Jedna z najbardziej znanych projektantek mody na świecie Donna Karan podkreśla, że nową kolejkcję zaprojektowała pod wpływem swojej działalności charytatywnej na Haiti. Amerykanka przebywała tam po trzęsieniu ziemi w zeszłym roku. Karan zainspirowana obrazami lokalnego artysty Philippe'a Dodarda i haitańskich rzemieślników stworzyła ubrania w stonowanych barwach ziemi i z graficznymi wzorami charakterystycznymi dla regionu, a potem w miejscowości Jacmel na południu kraju postanowiła je sfotografować. Zdjęcia brazylijskiej modelce Adrianie Limie zrobił Russell James. „Ona pokazuje duszę Haiti” – branżowemu magazynowi "WWD" projektantka powiedziała o bohaterce kampanii- informuje TVN24.
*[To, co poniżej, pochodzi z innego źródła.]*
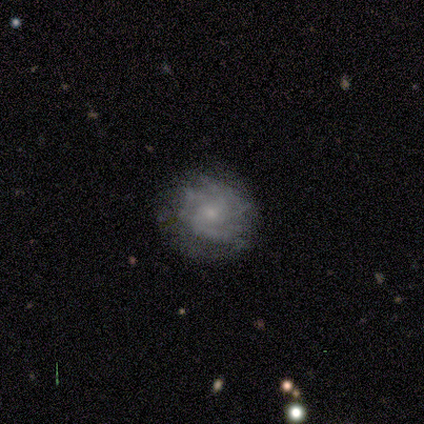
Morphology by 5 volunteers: This is clearly a featured or disk galaxy (100%). It is clearly not viewed edge-on (100%). Bar: likely no (60%). Spiral arm pattern: clearly yes (100%). Spiral arm count: likely can't tell (60%). Spiral winding: clearly tight (80%). Central bulge: clearly small (80%). Merging: clearly none (80%).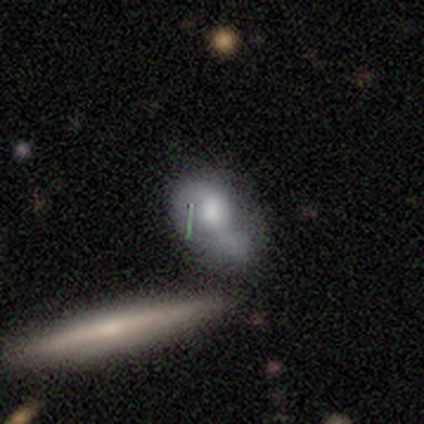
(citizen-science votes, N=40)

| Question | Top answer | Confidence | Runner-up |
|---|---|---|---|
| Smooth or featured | smooth | 68% | featured or disk (30%) |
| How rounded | in between | 78% | cigar-shaped (15%) |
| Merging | major disturbance | 28% | minor disturbance (26%) |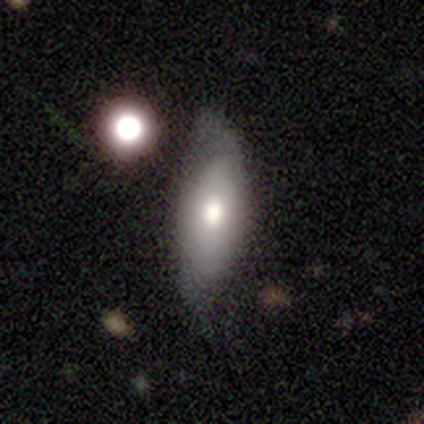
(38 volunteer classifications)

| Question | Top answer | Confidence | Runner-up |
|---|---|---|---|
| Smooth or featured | smooth | 50% | featured or disk (37%) |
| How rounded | in between | 68% | cigar-shaped (32%) |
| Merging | none | 64% | minor disturbance (27%) |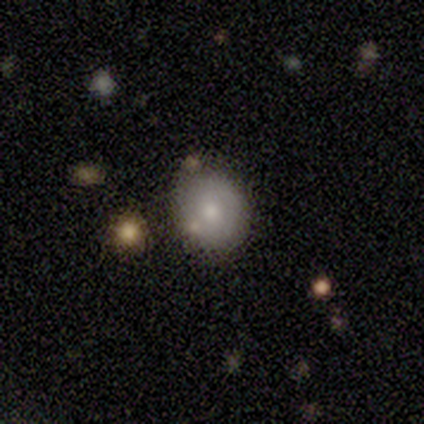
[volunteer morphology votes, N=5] Smooth or featured: featured or disk — 60% (smooth — 40%)
Edge-on disk: no — 67% (yes — 33%)
Bar: no — 100%
Spiral arms: yes — 50% (tied with no — 50%)
Spiral winding: tight — 100%
Spiral arm count: can't tell — 100%
Bulge size: moderate — 100%
Merging: none — 80% (minor disturbance — 20%)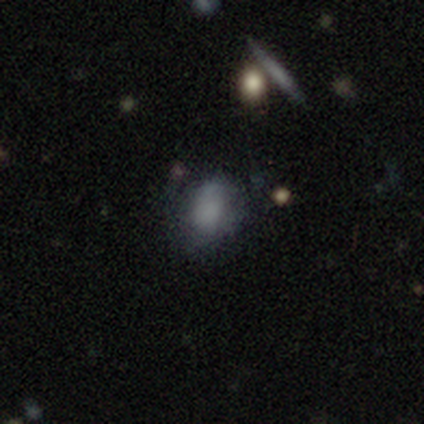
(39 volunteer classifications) This is likely a smooth galaxy (67%). How rounded: likely in between (69%). Merging: possibly none (53%).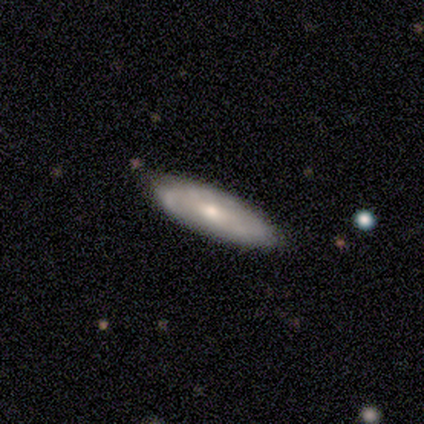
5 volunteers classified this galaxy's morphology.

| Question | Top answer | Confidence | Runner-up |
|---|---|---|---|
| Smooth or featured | featured or disk | 60% | smooth (40%) |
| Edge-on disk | no | 67% | yes (33%) |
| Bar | weak | 50% | tied: no (50%) |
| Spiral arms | yes | 50% | tied: no (50%) |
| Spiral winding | medium | 100% | — |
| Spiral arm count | can't tell | 100% | — |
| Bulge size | small | 100% | — |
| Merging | minor disturbance | 60% | none (40%) |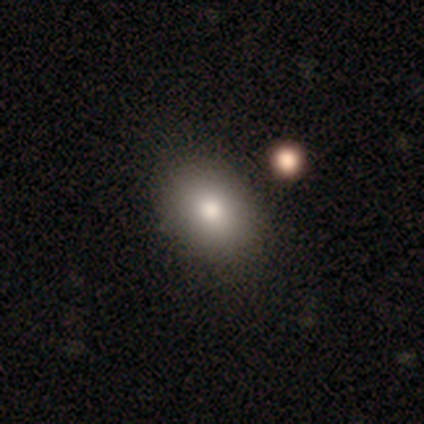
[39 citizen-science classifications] Smooth or featured?
  - smooth: 69% *
  - star or artifact: 18%
  - featured or disk: 13%
How rounded?
  - in between: 59% *
  - round: 41%
  - cigar-shaped: 0%
Merging?
  - none: 81% *
  - minor disturbance: 12%
  - merger: 6%
  - major disturbance: 0%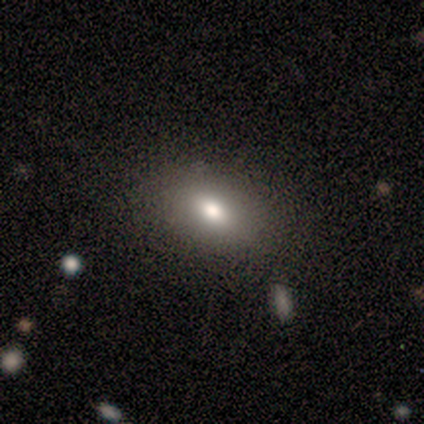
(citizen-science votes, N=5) Morphology: type=smooth (60%); roundness=in between (100%); merging=none (100%).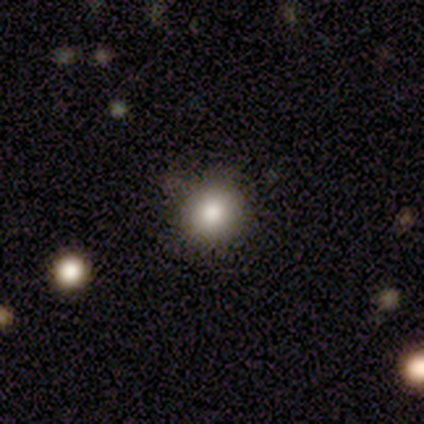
smooth_or_featured: smooth (p=0.60) [alt: star or artifact p=0.40]
how_rounded: round (p=1.00)
merging: none (p=1.00)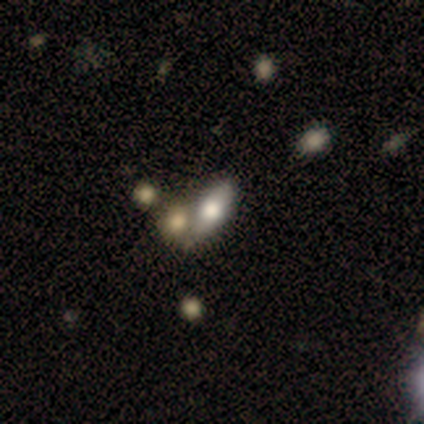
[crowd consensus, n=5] smooth-or-featured: smooth: 60% | featured or disk: 40% | star or artifact: 0%
  how-rounded: cigar-shaped: 67% | in between: 33% | round: 0%
  merging: merger: 60% | none: 40% | minor disturbance: 0% | major disturbance: 0%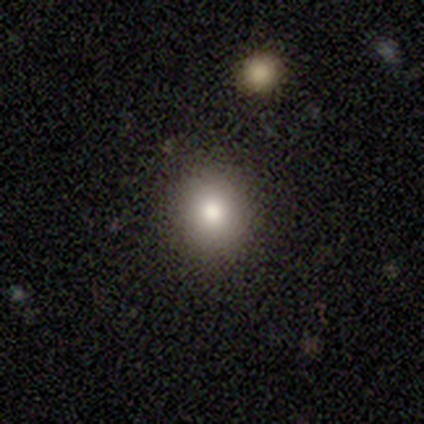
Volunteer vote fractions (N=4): Smooth or featured? 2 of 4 (50%) said smooth. How rounded? 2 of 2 (100%) said round. Merging? 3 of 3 (100%) said none.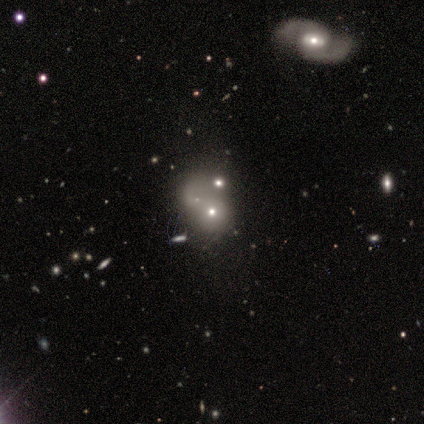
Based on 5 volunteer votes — Q: Smooth or featured?
A: smooth (60%); runner-up: featured or disk (40%)
Q: How rounded?
A: round (100%)
Q: Merging?
A: merger (80%); runner-up: none (20%)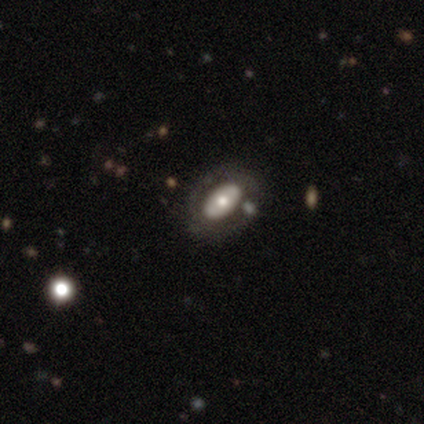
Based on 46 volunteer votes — Morphology: type=featured or disk (57%); edge-on=no (85%); bar=no (82%); spiral arms=no (91%); bulge=moderate (55%); merging=none (62%).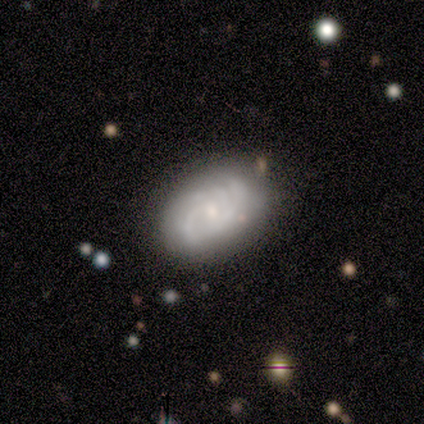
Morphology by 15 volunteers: Smooth or featured?
  - featured or disk: 80% *
  - smooth: 20%
  - star or artifact: 0%
Edge-on disk?
  - no: 100% *
  - yes: 0%
Bar?
  - no: 67% *
  - weak: 33%
  - strong: 0%
Spiral arms?
  - yes: 100% *
  - no: 0%
Spiral winding?
  - tight: 50% *
  - medium: 42%
  - loose: 8%
Spiral arm count?
  - 3: 50% *
  - 2: 17%
  - 4: 17%
  - can't tell: 17%
  - 1: 0%
  - more than 4: 0%
Bulge size?
  - small: 58% *
  - moderate: 42%
  - dominant: 0%
  - large: 0%
  - none: 0%
Merging?
  - none: 87% *
  - minor disturbance: 7%
  - major disturbance: 7%
  - merger: 0%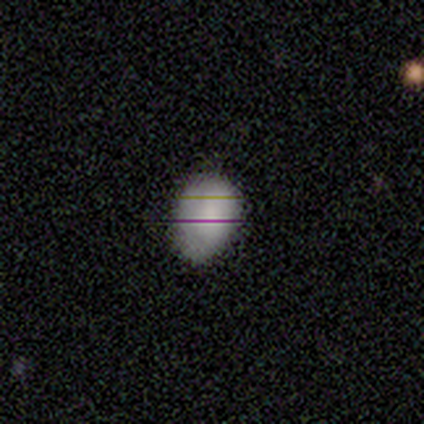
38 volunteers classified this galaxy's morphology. Smooth or featured? smooth (84%)
How rounded? in between (69%)
Merging? none (71%)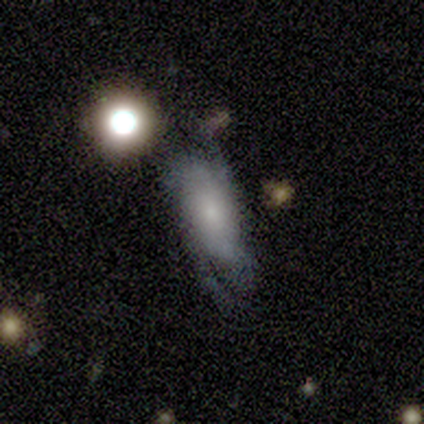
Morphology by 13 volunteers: smooth_or_featured: featured or disk (p=0.77) [alt: smooth p=0.23]
disk_edge_on: no (p=1.00)
bar: no (p=0.90) [alt: weak p=0.10]
has_spiral_arms: yes (p=0.80) [alt: no p=0.20]
spiral_winding: tight (p=0.38) [tied with: medium p=0.38]
spiral_arm_count: 2 (p=0.62) [alt: can't tell p=0.25]
bulge_size: small (p=0.40) [alt: none p=0.30]
merging: none (p=0.69) [alt: minor disturbance p=0.15]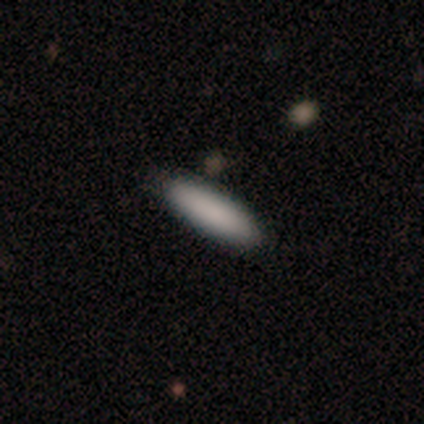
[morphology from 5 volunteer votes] Smooth or featured? smooth (80%)
How rounded? in between (50%, tied with cigar-shaped)
Merging? none (60%)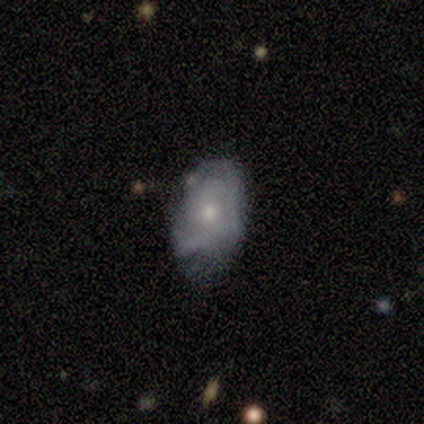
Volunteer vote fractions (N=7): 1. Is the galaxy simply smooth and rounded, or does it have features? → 57% smooth, 43% featured or disk, 0% star or artifact.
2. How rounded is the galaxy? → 100% in between, 0% round, 0% cigar-shaped.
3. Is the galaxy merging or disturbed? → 43% none (tied), 43% minor disturbance (tied), 14% major disturbance, 0% merger.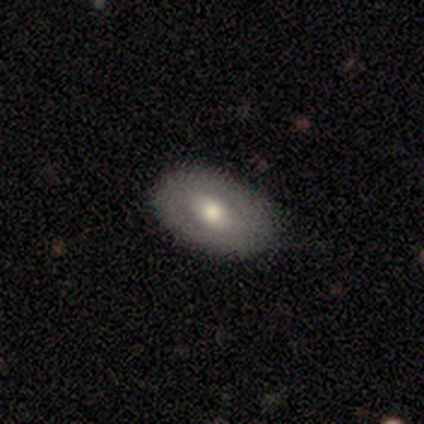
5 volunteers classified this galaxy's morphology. smooth-or-featured: smooth: 40% (tied) | star or artifact: 40% (tied) | featured or disk: 20%
  how-rounded: in between: 100% | round: 0% | cigar-shaped: 0%
  merging: none: 67% | minor disturbance: 33% | major disturbance: 0% | merger: 0%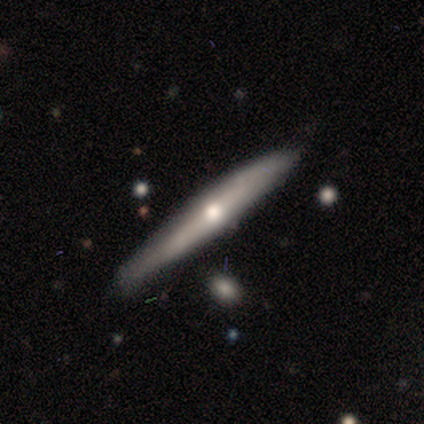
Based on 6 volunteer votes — smooth 50% (tied), featured or disk 50% (tied), star or artifact 0%. Down the decision tree: how rounded — cigar-shaped (100%); merging — none (83%).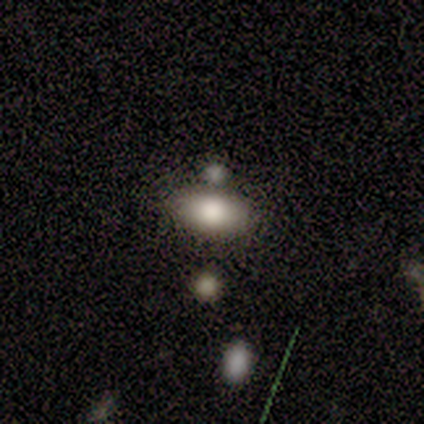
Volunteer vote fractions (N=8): Smooth or featured: smooth — 75% (featured or disk — 12%)
How rounded: in between — 100%
Merging: none — 43% (tied with minor disturbance — 43%)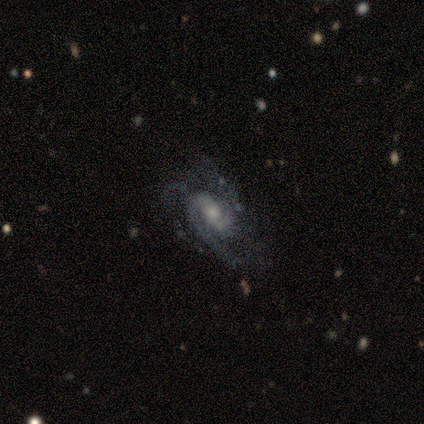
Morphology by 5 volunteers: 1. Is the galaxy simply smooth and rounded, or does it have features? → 100% featured or disk, 0% smooth, 0% star or artifact.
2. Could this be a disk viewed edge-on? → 100% no, 0% yes.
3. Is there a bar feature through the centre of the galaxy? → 80% no, 20% weak, 0% strong.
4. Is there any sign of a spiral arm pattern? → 100% yes, 0% no.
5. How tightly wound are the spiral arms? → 40% tight (tied), 40% medium (tied), 20% loose.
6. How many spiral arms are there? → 40% can't tell, 20% 2, 20% 3, 20% 4, 0% 1, 0% more than 4.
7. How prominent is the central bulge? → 60% moderate, 40% small, 0% dominant, 0% large, 0% none.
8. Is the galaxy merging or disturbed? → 80% none, 20% major disturbance, 0% minor disturbance, 0% merger.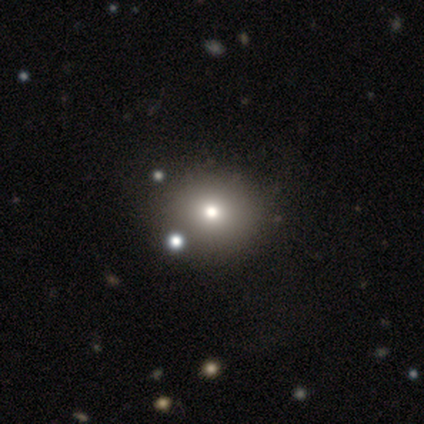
Overall: smooth (80%). How rounded: round (100%). Merging: none (50%; minor disturbance 25%).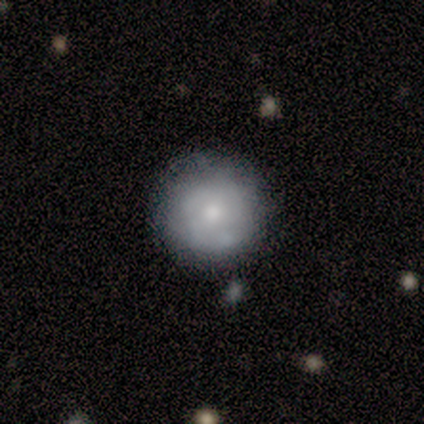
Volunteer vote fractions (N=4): smooth-or-featured: smooth: 50% (tied) | featured or disk: 50% (tied) | star or artifact: 0%
  how-rounded: round: 100% | in between: 0% | cigar-shaped: 0%
  merging: none: 75% | merger: 25% | minor disturbance: 0% | major disturbance: 0%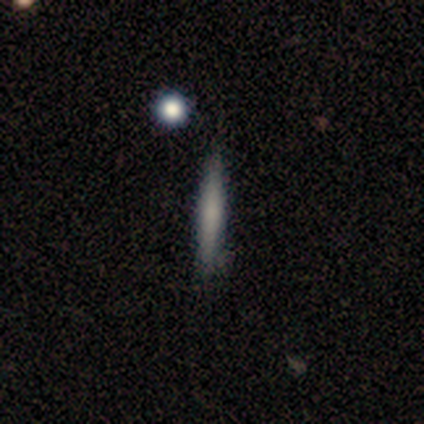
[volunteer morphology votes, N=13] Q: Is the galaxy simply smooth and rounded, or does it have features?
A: smooth — 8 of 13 (62%).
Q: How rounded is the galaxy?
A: cigar-shaped — 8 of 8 (100%).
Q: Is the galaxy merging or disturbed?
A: none — 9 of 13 (69%).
Jednak nie wszystkim spodobała się kampania reklamowa. Okazało się, że internauci zaczęli oskarżać kampanię o rasizm i o  "wykorzystywanie lokalnych mieszkańców jak rekwizytów" przez projektantkę. Na dodatek sugerują oni również, że "propaguje niewrażliwe imperialistyczne postawy". Kontrowersje wzbudziło zdjęcie, na którym widać obok modelki ciemnoskórego Haitańczyka. Zdaniem oskarżycieli, reklama ma także rasistowski podtekst. "Gdy Adriana Lima wygląda tu na surową kobietę, oni są jakby przestraszeni. Zdjęcie pokazuje, że relacje między białymi a czarnymi ludźmi nie są miłe i równe" – czytamy relację przeciwników kampanii na portalu Huffington Post. Projektantka zaprzecza zarzutom i mówi, że chciała zwrócić uwagę świata na trudną sytuację Haitańczyków.

 

Kilka lat temu reżyser Spike Lee, znany z uwielbienia do cierpiętnictwa, zarzucił rasizm Clintowi Eastwoodowi bowiem w jego opinii ten nie pokazał w „Sztandarze Chwały” czarnych żołnierzy. I nie ważne, że murzyni na tej wyspie podczas II wojny światowej nie walczyli. Zdaniem Lee należało ich tam umieścić z uwagi na poprawność polityczną. Zarzut w stosunku do Karan jest podobny choć trochę „na odwrót”. Teraz murzyn jest na plakacie, ale przeszkadza…właśnie jego obecność. A więc jak nie ma murzyna to jest źle. Jak jest też nie dobrze. I jak tu przewidzieć jaki jest nowy trend poprawności politycznej? Obawiam się, że niedługo samo pokazanie się z murzynem będzie odebrane jako rasizm. W końcu może znaleźć się geniusz, który uzna, że murzyn został wzięty jako rekwizyt. W takim wypadku również piszący te słowa zostanie uznany za rasistę bowiem naprawdę lubi przebywać z murzynkami i murzynami. Na wszelki wypadek nie zamieści więc ten rasista swoich fotek z przyjaciółmi ciemniejszymi od siebie. Należy chyba odradzić również spożywanie niektórych batoników, gdzie biała czekolada jest wyżej niż czarna. W sumie również jedzenie czekolady przez białego jest nie zbyt mądre. Czyż nie jest to przejaw imperializmu i kolonializmu białych, którzy pożerają czarnych?